Work item: Given the records below, pull every line with the word "الخلايا" into the answer.

Dataset entries:

════════════════

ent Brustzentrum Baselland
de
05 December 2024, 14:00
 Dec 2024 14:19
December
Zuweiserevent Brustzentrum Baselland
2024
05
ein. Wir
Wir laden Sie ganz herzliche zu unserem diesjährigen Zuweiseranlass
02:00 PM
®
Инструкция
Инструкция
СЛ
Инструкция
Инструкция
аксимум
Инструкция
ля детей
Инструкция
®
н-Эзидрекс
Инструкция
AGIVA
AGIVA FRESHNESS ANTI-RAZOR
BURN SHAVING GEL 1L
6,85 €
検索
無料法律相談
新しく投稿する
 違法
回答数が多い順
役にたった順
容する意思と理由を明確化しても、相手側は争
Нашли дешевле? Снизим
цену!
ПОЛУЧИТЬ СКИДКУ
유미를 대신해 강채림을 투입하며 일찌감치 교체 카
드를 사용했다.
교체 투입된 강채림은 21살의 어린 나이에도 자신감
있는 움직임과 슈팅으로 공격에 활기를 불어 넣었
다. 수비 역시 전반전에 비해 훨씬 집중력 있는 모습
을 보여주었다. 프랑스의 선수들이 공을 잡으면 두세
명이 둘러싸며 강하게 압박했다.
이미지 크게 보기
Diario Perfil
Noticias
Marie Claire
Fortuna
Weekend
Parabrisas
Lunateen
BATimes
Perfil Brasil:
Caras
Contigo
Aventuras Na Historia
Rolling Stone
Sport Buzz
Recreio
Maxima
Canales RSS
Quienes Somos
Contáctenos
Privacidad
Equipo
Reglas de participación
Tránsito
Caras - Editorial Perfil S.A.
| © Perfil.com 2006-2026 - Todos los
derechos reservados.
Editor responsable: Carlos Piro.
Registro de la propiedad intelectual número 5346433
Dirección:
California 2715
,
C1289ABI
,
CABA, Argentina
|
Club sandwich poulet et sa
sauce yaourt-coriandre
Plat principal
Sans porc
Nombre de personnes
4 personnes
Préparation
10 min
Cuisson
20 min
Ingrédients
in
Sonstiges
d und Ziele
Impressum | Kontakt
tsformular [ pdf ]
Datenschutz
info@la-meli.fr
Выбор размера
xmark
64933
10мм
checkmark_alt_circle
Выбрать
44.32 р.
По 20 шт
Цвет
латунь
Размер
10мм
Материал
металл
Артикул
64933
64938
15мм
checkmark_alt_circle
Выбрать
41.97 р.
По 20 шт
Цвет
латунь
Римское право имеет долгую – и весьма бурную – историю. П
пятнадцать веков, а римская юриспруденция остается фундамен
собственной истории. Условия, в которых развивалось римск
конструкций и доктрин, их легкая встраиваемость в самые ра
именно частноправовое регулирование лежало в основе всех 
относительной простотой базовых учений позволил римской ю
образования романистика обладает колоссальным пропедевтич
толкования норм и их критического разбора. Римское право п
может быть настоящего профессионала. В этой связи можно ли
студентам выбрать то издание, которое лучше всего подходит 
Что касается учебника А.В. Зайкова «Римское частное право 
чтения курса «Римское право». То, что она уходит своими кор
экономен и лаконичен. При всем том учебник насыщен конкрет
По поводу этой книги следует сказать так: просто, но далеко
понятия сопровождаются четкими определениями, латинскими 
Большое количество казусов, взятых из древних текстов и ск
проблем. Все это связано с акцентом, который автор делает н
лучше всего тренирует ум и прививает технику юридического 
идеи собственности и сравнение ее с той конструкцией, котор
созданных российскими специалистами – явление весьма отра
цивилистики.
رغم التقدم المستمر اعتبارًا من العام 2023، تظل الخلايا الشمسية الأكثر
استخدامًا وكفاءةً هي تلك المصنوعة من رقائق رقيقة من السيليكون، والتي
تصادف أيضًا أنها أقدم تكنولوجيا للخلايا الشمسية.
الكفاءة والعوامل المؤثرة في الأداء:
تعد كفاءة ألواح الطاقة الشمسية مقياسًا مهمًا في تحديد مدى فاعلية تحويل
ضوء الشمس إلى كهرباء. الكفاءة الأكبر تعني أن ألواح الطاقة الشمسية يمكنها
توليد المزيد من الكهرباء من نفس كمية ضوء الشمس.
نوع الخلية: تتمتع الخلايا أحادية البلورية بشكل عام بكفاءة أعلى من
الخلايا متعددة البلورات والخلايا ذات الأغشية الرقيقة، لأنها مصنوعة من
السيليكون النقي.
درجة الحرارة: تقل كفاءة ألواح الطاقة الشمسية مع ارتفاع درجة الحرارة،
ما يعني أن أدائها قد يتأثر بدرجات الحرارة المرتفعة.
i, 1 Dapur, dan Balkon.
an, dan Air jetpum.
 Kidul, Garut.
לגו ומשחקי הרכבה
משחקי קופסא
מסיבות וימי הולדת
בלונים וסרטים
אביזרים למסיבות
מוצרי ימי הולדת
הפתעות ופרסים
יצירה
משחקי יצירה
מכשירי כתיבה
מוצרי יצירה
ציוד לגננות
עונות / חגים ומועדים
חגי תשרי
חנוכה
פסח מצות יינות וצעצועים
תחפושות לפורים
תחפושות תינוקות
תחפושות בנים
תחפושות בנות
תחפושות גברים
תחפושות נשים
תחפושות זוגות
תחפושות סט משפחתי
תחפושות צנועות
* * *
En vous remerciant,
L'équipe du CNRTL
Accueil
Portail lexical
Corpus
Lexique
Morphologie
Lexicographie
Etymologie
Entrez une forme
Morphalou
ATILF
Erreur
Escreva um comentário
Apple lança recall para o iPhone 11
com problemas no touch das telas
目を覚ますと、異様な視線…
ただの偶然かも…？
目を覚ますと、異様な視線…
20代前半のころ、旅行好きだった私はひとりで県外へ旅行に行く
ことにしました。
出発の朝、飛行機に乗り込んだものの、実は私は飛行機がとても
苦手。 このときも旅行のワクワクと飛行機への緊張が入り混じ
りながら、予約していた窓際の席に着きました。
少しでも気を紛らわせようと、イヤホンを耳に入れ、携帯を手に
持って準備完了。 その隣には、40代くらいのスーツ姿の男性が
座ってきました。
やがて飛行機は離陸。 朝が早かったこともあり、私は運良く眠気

════════════════

Response to the task:
رغم التقدم المستمر اعتبارًا من العام 2023، تظل الخلايا الشمسية الأكثر
نوع الخلية: تتمتع الخلايا أحادية البلورية بشكل عام بكفاءة أعلى من
الخلايا متعددة البلورات والخلايا ذات الأغشية الرقيقة، لأنها مصنوعة من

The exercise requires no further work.